November 10, 2005

A Night of Hard Labor

What an upset! They say that if Peres stood against himself, he would also lose. But I thought it was quite ironic that on the same night as Peres lost the support of his Labor party in Israel, Tony Blair lost the confidence of his Labor party in Britain.
In an unprecendented rebellion against the leader who had just won their party a record 3rd election victory, Labour MPs defeated Blair's motion to extend the detention of terrorist suspects to 90 days. He had proposed this motion on a police recommendation that this was the time-span needed to analyse evidence, computer and email data, track down cellphone records and call origins, and all that goes with the busting of well organised and oil-funded terror cells. One assumes the anti-terrorist police in the UK know what they are doing. One also assumes Tony Blair is privy to the inside story of terrorist intentions, whether already foiled or still planned, in the UK. So why fight the measure? Well, for the lame duck Conservative opposition - themselves in the midst of another boring leadership election - this was a golden opportunity to humiliate a Prime Minister fresh from an election victory. Playing politics with the safety and security of voters will ultimately cost them dear. But for the Labor MPs who voted against their own leader, it was all about civil liberties. Forget the fact that for each 7-day segment of the 90 day detention, police still had to get clearance from a judge specialising in terrorist prosecutions. The rights of suspects linked to terrorism must be respected over and above the security of citizens going about their lawful daily lives.

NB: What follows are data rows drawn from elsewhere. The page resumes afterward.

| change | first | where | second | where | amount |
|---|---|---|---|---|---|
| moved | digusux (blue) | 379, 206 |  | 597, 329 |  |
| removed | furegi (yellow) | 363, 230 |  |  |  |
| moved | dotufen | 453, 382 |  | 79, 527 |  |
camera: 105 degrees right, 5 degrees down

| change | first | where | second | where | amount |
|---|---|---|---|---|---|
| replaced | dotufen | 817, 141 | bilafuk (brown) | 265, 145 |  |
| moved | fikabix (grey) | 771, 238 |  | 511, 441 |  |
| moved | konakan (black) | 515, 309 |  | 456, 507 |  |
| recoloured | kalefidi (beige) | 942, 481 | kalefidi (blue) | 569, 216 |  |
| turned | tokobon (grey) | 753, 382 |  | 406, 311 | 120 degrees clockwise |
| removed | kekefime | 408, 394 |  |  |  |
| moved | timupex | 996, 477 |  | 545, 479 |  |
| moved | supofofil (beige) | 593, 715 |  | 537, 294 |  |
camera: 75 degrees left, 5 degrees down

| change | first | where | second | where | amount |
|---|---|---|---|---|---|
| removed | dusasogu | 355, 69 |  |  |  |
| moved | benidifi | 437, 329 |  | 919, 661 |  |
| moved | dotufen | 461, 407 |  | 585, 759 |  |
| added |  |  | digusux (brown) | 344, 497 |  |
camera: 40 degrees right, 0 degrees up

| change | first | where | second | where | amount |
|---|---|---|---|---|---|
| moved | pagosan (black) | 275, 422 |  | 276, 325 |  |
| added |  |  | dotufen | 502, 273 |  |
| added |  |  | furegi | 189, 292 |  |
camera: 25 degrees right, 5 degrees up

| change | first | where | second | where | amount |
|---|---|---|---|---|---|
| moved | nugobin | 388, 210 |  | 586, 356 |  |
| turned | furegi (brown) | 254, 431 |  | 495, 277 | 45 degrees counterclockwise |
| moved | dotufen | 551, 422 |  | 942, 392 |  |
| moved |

Fast forward. Two Englishmen are sitting on a bench in London's Hyde Park after a radioactive "dirty bomb" was exploded in the City and airborne anthrax was released at a dozen subway intersections. Both are retching from radiation sickness and bleeding from sores. This is their exchange.

"Well old chap, it looks like we're all done for."
"Yeh mate," says the other.
"We've lost our lives, our country, our whole future."
"Yeh mate. But at least we've still got our civil liberties."